/encode-api

Primary LanguagePython

ENCODE API Tool

All of the ENCODE data is hosted on www.encodeproject.org, and it has a graphical search function which is pretty good. The paramaters from user queries are also visible in the URL, which makes it easy to see how to do common searches. Passing ?format=json to the query returns json instead of the web page, and the results of the search (ie. the individual Experiments or Files) are returned in the '@graph' field.

ENCODE Data Structure

From the way the results are returned, it looks like their database is a document store, with multiple different types of document. I think for us the most important are Experiments, Files and Biosamples (i.e. cell lines), and Targets (relevant for ChIP-seq data, usually a transcription factor, or histone modification, targetted by an antibody). Each document has an "accession" field (e.g. "ENCFF005MCX"), and an "@id" field, which includes the type (e.g. "/file/ENCFF005MCX/") along with some forward slashes. There is also a lot of information about the grant awards, PIs, labs and publications which we're not interested in.

You can access information for a particular File, Experiment, Target etc. by going to "www.encodeproject.com/{type}/{accession}", e.g. "www.encodeproject/file/ENCFF005MCX". This can also be used to retrieve the JSON document corresponding to a particular entity.

It's easiest to navigate the data by Experiment, since this contains the most information about our experiments. The "assay.type" field is very important, along with the biosample (searchable using several different identifiers, confusingly), and the target (for ChIP-seq) experiments.

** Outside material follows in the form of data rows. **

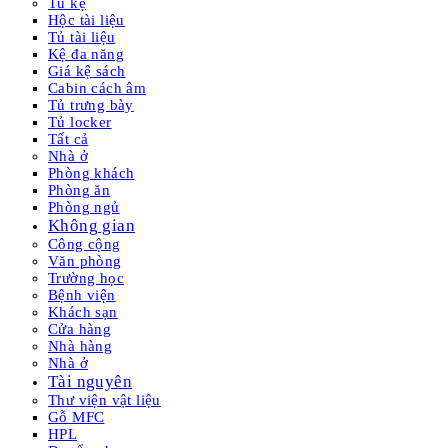
Tủ kệ
Hộc tài liệu
Tủ tài liệu
Kệ đa năng
Giá kệ sách
Cabin cách âm
Tủ trưng bày
Tủ locker
Tất cả
Nhà ở
Phòng khách
Phòng ăn
Phòng ngủ
Không gian
Công cộng
Văn phòng
Trường học
Bệnh viện
Khách sạn
Cửa hàng
Nhà hàng
Nhà ở
Tài nguyên
Thư viện vật liệu
Gỗ MFC
HPL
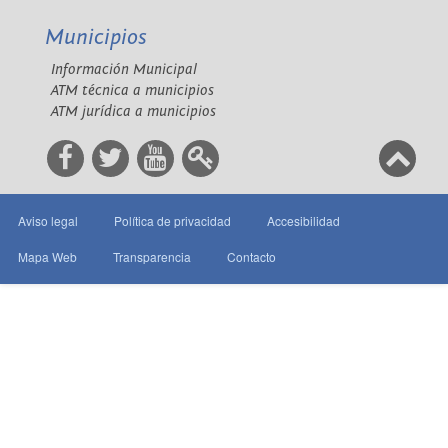
Municipios
Información Municipal
ATM técnica a municipios
ATM jurídica a municipios
Aviso legal
Política de privacidad
Accesibilidad
Mapa Web
Transparencia
Contacto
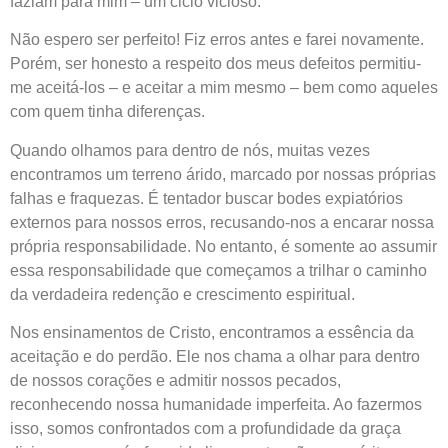
faziam para mim – um ciclo vicioso.
Não espero ser perfeito! Fiz erros antes e farei novamente.
Porém, ser honesto a respeito dos meus defeitos permitiu-
me aceitá-los – e aceitar a mim mesmo – bem como aqueles
com quem tinha diferenças.
Quando olhamos para dentro de nós, muitas vezes
encontramos um terreno árido, marcado por nossas próprias
falhas e fraquezas. É tentador buscar bodes expiatórios
externos para nossos erros, recusando-nos a encarar nossa
própria responsabilidade. No entanto, é somente ao assumir
essa responsabilidade que começamos a trilhar o caminho
da verdadeira redenção e crescimento espiritual.
Nos ensinamentos de Cristo, encontramos a essência da
aceitação e do perdão. Ele nos chama a olhar para dentro
de nossos corações e admitir nossos pecados,
reconhecendo nossa humanidade imperfeita. Ao fazermos
isso, somos confrontados com a profundidade da graça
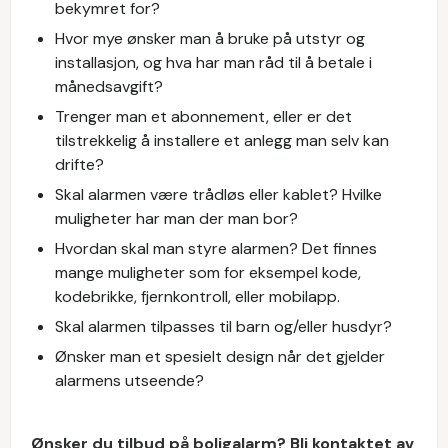
bekymret for?
Hvor mye ønsker man å bruke på utstyr og
installasjon, og hva har man råd til å betale i
månedsavgift?
Trenger man et abonnement, eller er det
tilstrekkelig å installere et anlegg man selv kan
drifte?
Skal alarmen være trådløs eller kablet? Hvilke
muligheter har man der man bor?
Hvordan skal man styre alarmen? Det finnes
mange muligheter som for eksempel kode,
kodebrikke, fjernkontroll, eller mobilapp.
Skal alarmen tilpasses til barn og/eller husdyr?
Ønsker man et spesielt design når det gjelder
alarmens utseende?
Ønsker du tilbud på boligalarm? Bli kontaktet av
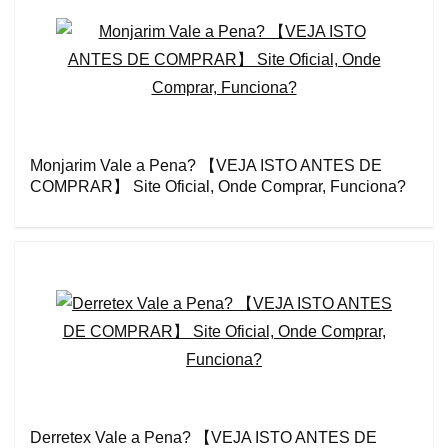
Monjarim Vale a Pena? 【VEJA ISTO ANTES DE
COMPRAR】 Site Oficial, Onde Comprar, Funciona?
Derretex Vale a Pena? 【VEJA ISTO ANTES DE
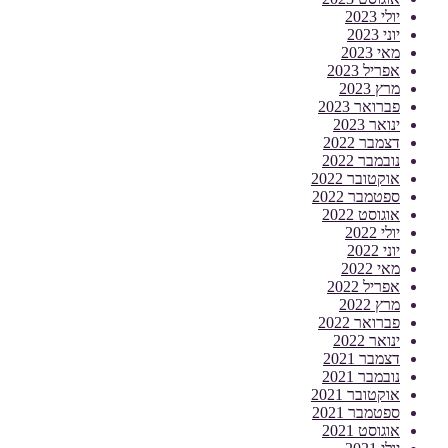
יולי 2023
יוני 2023
מאי 2023
אפריל 2023
מרץ 2023
פברואר 2023
ינואר 2023
דצמבר 2022
נובמבר 2022
אוקטובר 2022
ספטמבר 2022
אוגוסט 2022
יולי 2022
יוני 2022
מאי 2022
אפריל 2022
מרץ 2022
פברואר 2022
ינואר 2022
דצמבר 2021
נובמבר 2021
אוקטובר 2021
ספטמבר 2021
אוגוסט 2021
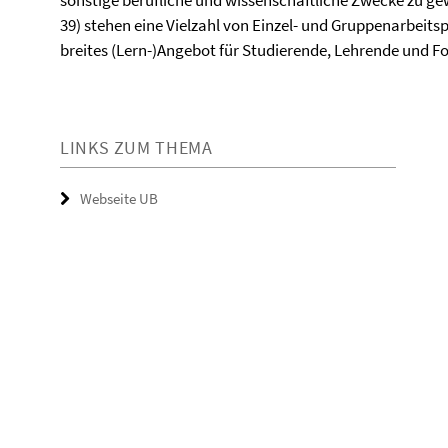
sonstige berufliche und wissenschaftliche Zwecke zu gewä
39) stehen eine Vielzahl von Einzel- und Gruppenarbeitsp
breites (Lern-)Angebot für Studierende, Lehrende und F
LINKS ZUM THEMA
Webseite UB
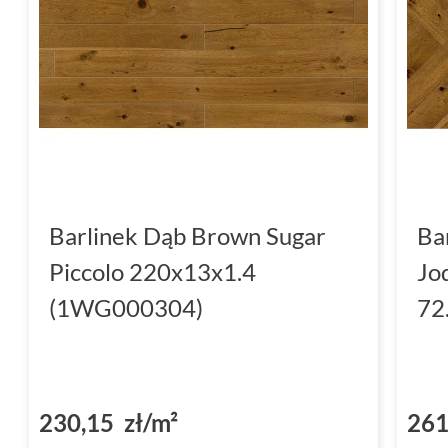
Barlinek Dąb Brown Sugar
Ba
Piccolo 220x13x1.4
Jo
(1WG000304)
72
230,15 zł/m²
261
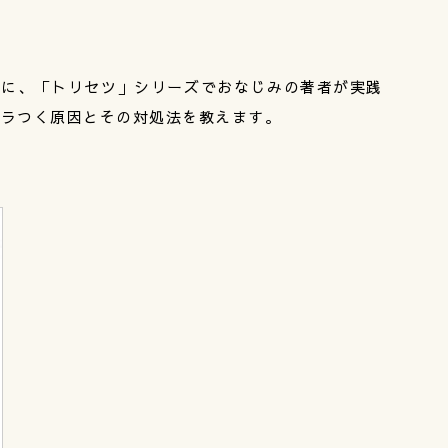
）
マに、「トリセツ」シリーズでおなじみの著者が実践
イラつく原因とその対処法を教えます。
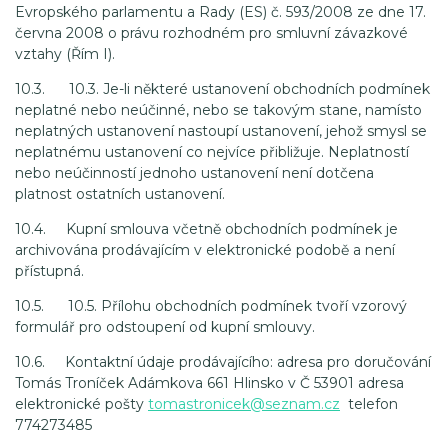
Evropského parlamentu a Rady (ES) č. 593/2008 ze dne 17.
června 2008 o právu rozhodném pro smluvní závazkové
vztahy (Řím I).
10.3. 10.3. Je-li některé ustanovení obchodních podmínek
neplatné nebo neúčinné, nebo se takovým stane, namísto
neplatných ustanovení nastoupí ustanovení, jehož smysl se
neplatnému ustanovení co nejvíce přibližuje. Neplatností
nebo neúčinností jednoho ustanovení není dotčena
platnost ostatních ustanovení.
10.4. Kupní smlouva včetně obchodních podmínek je
archivována prodávajícím v elektronické podobě a není
přístupná.
10.5. 10.5. Přílohu obchodních podmínek tvoří vzorový
formulář pro odstoupení od kupní smlouvy.
10.6. Kontaktní údaje prodávajícího: adresa pro doručování
Tomás Troníček Adámkova 661 Hlinsko v Č 53901 adresa
elektronické pošty
tomastronicek@seznam.cz
telefon
774273485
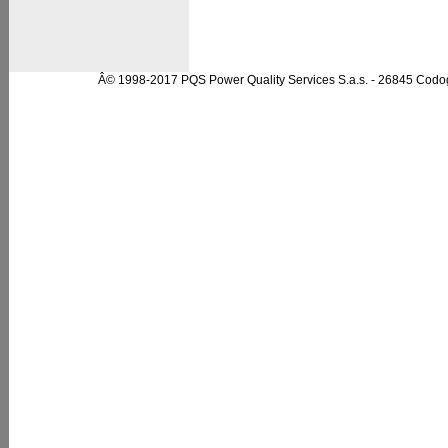
Â© 1998-2017 PQS Power Quality Services S.a.s. - 26845 Codo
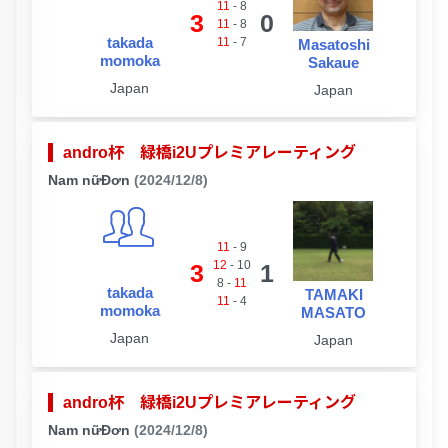
11
-
8
3
0
11
-
8
takada
11
-
7
Masatoshi
momoka
Sakaue
Japan
Japan
andro杯 緑橋i2Uプレミアレーティング
Nam nữĐơn
(2024/12/8)
11
-
9
12
-
10
3
1
8
-
11
takada
TAMAKI
11
-
4
momoka
MASATO
Japan
Japan
andro杯 緑橋i2Uプレミアレーティング
Nam nữĐơn
(2024/12/8)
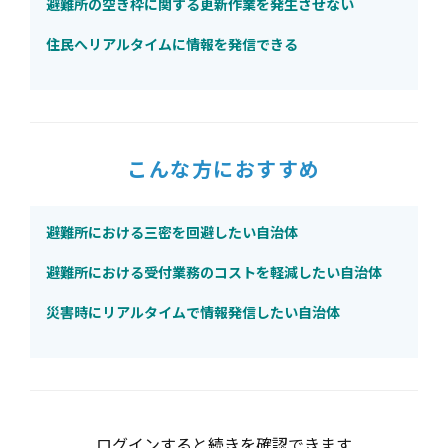
避難所の空き枠に関する更新作業を発生させない
住民へリアルタイムに情報を発信できる
こんな方におすすめ
避難所における三密を回避したい自治体
避難所における受付業務のコストを軽減したい自治体
災害時にリアルタイムで情報発信したい自治体
ログインすると続きを確認できます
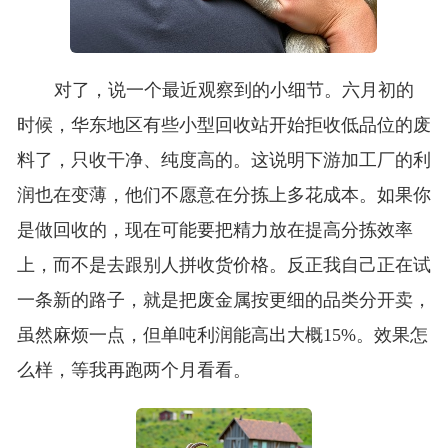
对了，说一个最近观察到的小细节。六月初的
时候，华东地区有些小型回收站开始拒收低品位的废
料了，只收干净、纯度高的。这说明下游加工厂的利
润也在变薄，他们不愿意在分拣上多花成本。如果你
是做回收的，现在可能要把精力放在提高分拣效率
上，而不是去跟别人拼收货价格。反正我自己正在试
一条新的路子，就是把废金属按更细的品类分开卖，
虽然麻烦一点，但单吨利润能高出大概15%。效果怎
么样，等我再跑两个月看看。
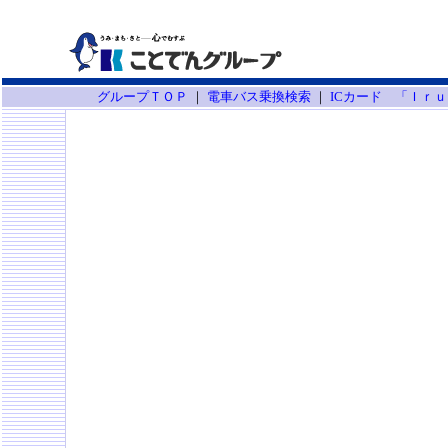
グループＴＯＰ
｜
電車バス乗換検索
｜
ICカード 「Ｉｒ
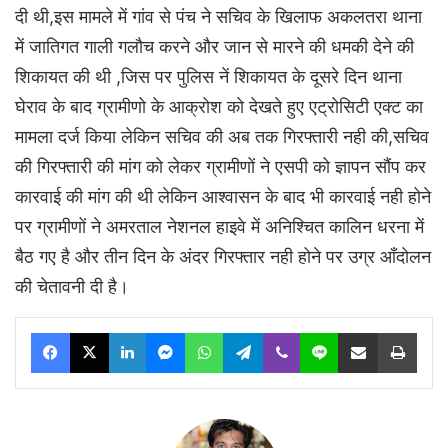
दी थी,इस मामले में गांव से पंच ने सचिव के खिलाफ अकलतरा थाना
में जातिगत गाली गलौच करने और जान से मारने की धमकी देने की
शिकायत की थी ,जिस पर पुलिस नें शिकायत के दूसरे दिन थाना
घेराव के बाद ग्रामीणो के आक्रोश को देखते हुए एट्रोसिटी एक्ट का
मामला दर्ज किया लेकिन सचिव की अब तक गिरफ्तारी नही की,सचिव
की गिरफ्तारी की मांग को लेकर ग्रामीणों ने एसपी को ज्ञापन सौंप कर
कारवाई की मांग की थी लेकिन आश्वासन के बाद भी कारवाई नही होने
पर ग्रामीणों ने अमरताल नेशनल हाइवे में अनिश्चित कालिन धरना में
बैठ गए है और तीन दिन के अंदर गिरफ्तार नही होने पर उग्र आँदोलन
की चेतावनी दी है।
Facebook
X
LinkedIn
Messenger
WhatsApp
Telegram
Viber
Line
Share via Email
Print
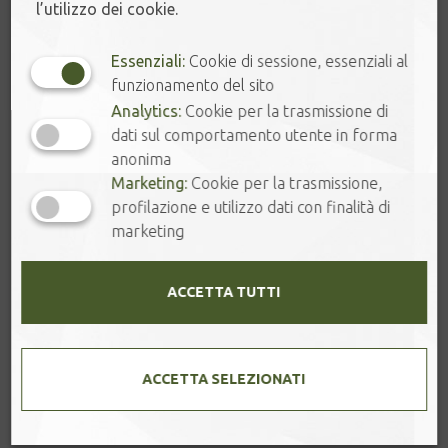
l’utilizzo dei cookie.
Numero infusioni:
2–3
L’infusione occidentale valorizza il lato più morbido e avvolgente
Essenziali:
Cookie di sessione, essenziali al
del tè, con note mielate e floreali molto armoniose.
funzionamento del sito
Analytics:
Cookie per la trasmissione di
Allergeni: NON PRESENTI
dati sul comportamento utente in forma
anonima
Marketing:
Cookie per la trasmissione,
profilazione e utilizzo dati con finalità di
8 disponibili
marketing
GOLDEN
-
+
NEEDLE
ACCETTA TUTTI
JASMINE
-
Pure
Aggiungi al carrello
ACCETTA SELEZIONATI
Bud
quantità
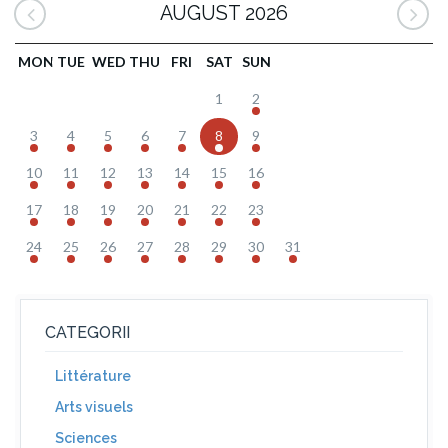
AUGUST 2026
MON
TUE
WED
THU
FRI
SAT
SUN
1
2
3
4
5
6
7
8
9
10
11
12
13
14
15
16
17
18
19
20
21
22
23
24
25
26
27
28
29
30
31
CATEGORII
Littérature
Arts visuels
Sciences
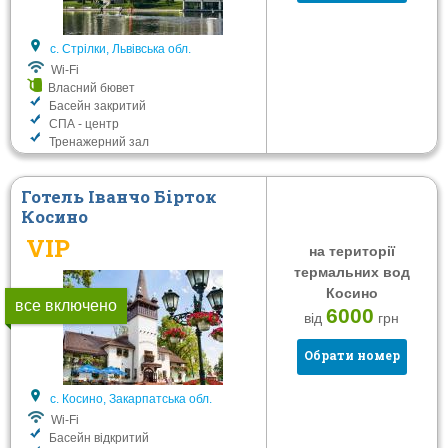
Сніданок
Готель
Півпансіон
Вілла
с. Стрілки, Львівська обл.
Повний пансіон
Пансіонат
Wi-Fi
Шведський стіл
Санаторій
Власний бювет
Басейн закритий
СПА - центр
Послуги
Тренажерний зал
Wi-Fi
Власний бювет
Готель Іванчо Бірток
Косино
Басейн відкритий
VIP
Басейн закритий
на території
термальних вод
Сауна
Косино
СПА - центр
все включено
6000
від
грн
Тренажерний зал
Обрати номер
Дитяча кімната
Конференц-зал
с. Косино, Закарпатська обл.
Автостоянка
Wi-Fi
Басейн відкритий
Термальні води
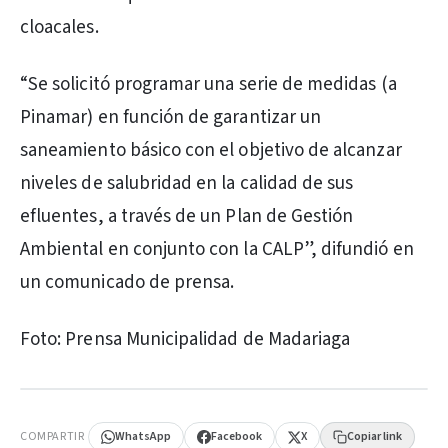
cloacales.
“Se solicitó programar una serie de medidas (a
Pinamar) en función de garantizar un
saneamiento básico con el objetivo de alcanzar
niveles de salubridad en la calidad de sus
efluentes, a través de un Plan de Gestión
Ambiental en conjunto con la CALP”, difundió en
un comunicado de prensa.
Foto: Prensa Municipalidad de Madariaga
PUBLICIDAD
COMPARTIR
WhatsApp
Facebook
X
Copiar link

Once we have a list of experiments, we can then use the experiment's "@id" field to search for file belonging to that experiment, and additionally we can narrow down the selection of files by file type, replicate information, output and (importantly!) genome assembly. The way the file_search function is currently written, this uses the server's query engine. An alternative approcah is to fetch the experiment by @id, and then fetch the files individually using the accessions in experiment["files"] but this is slow as it runs a separate query for each. Unfortunately, certain queries aren't possible so you still have to filter the returned File objects in python.

NB There is a very nice graphical display of how files are generated within each experiment, visible on the experiment's page.

Queries -----

NB A lot of this should go into docstrings at some point but I haven't got around to this.

Common Properties

Just dump everything here from my scripts

File Storage

This part probably isn't relevant to Regulation as a whole, it's designed for data analysis projects. The idea is essentially to list only metadata within projects (principally the ENCODE accession but anything else relevant, from the DB or added manually), so that the files used by the project can be logged in version control. The class EncodeDataStore would then be used either to retrieve the files from a local cache, or download them. This also allows files to be reused (locally) between projects, analagous to the Object Store we run in EHK.